START Entries supplied
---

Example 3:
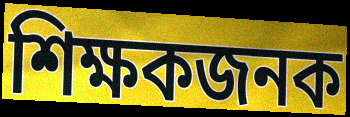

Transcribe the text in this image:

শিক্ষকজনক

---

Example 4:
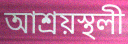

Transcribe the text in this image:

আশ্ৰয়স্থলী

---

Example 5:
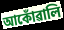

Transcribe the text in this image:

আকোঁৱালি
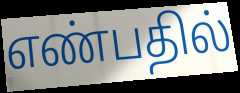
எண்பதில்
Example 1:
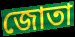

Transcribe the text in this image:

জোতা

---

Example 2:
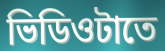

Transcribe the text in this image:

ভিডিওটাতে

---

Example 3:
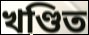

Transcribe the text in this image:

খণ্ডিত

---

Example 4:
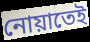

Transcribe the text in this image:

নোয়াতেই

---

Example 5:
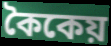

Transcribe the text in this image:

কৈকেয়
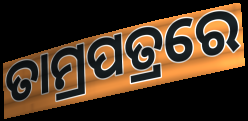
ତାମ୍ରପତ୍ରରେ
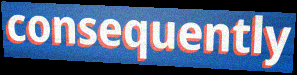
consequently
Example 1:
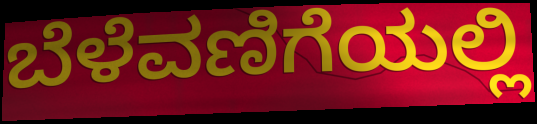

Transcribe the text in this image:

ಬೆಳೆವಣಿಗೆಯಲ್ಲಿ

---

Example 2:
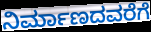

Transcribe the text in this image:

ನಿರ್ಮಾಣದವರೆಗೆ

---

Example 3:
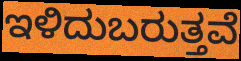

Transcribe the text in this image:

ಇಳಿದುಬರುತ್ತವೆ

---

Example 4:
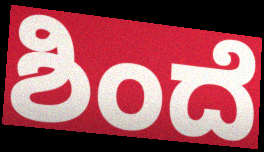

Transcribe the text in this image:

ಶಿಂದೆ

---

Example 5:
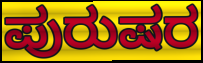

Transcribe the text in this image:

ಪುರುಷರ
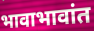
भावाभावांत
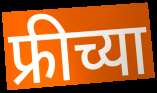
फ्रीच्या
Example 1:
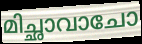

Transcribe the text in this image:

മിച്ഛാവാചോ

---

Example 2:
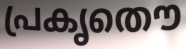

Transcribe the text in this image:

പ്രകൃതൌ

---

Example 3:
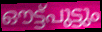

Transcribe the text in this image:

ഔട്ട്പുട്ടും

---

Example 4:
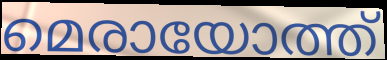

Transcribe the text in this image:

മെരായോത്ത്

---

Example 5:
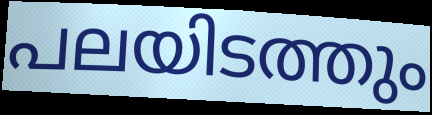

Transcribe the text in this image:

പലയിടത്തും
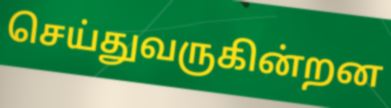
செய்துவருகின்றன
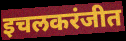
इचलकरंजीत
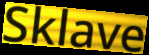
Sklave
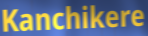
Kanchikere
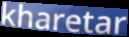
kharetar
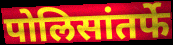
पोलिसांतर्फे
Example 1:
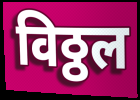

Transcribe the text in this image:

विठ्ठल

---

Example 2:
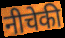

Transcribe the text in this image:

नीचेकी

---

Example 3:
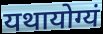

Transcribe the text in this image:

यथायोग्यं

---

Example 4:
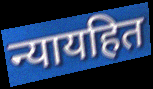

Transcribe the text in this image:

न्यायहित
END Entries supplied
*Work to complete*:
An exact, word-for-word version of the material is required, free of pictures.

*Answer box*:
---

Example 3:

Transcribe the text in this image:

শিক্ষকজনক

---

Example 4:

Transcribe the text in this image:

আশ্ৰয়স্থলী

---

Example 5:

Transcribe the text in this image:

আকোঁৱালি
எண்பதில்
Example 1:

Transcribe the text in this image:

জোতা

---

Example 2:

Transcribe the text in this image:

ভিডিওটাতে

---

Example 3:

Transcribe the text in this image:

খণ্ডিত

---

Example 4:

Transcribe the text in this image:

নোয়াতেই

---

Example 5:

Transcribe the text in this image:

কৈকেয়
ତାମ୍ରପତ୍ରରେ
consequently
Example 1:

Transcribe the text in this image:

ಬೆಳೆವಣಿಗೆಯಲ್ಲಿ

---

Example 2:

Transcribe the text in this image:

ನಿರ್ಮಾಣದವರೆಗೆ

---

Example 3:

Transcribe the text in this image:

ಇಳಿದುಬರುತ್ತವೆ

---

Example 4:

Transcribe the text in this image:

ಶಿಂದೆ

---

Example 5:

Transcribe the text in this image:

ಪುರುಷರ
भावाभावांत
फ्रीच्या
Example 1:

Transcribe the text in this image:

മിച്ഛാവാചോ

---

Example 2:

Transcribe the text in this image:

പ്രകൃതൌ

---

Example 3:

Transcribe the text in this image:

ഔട്ട്പുട്ടും

---

Example 4:

Transcribe the text in this image:

മെരായോത്ത്

---

Example 5:

Transcribe the text in this image:

പലയിടത്തും
செய்துவருகின்றன
इचलकरंजीत
Sklave
Kanchikere
kharetar
पोलिसांतर्फे
Example 1:

Transcribe the text in this image:

विठ्ठल

---

Example 2:

Transcribe the text in this image:

नीचेकी

---

Example 3:

Transcribe the text in this image:

यथायोग्यं

---

Example 4:

Transcribe the text in this image:

न्यायहित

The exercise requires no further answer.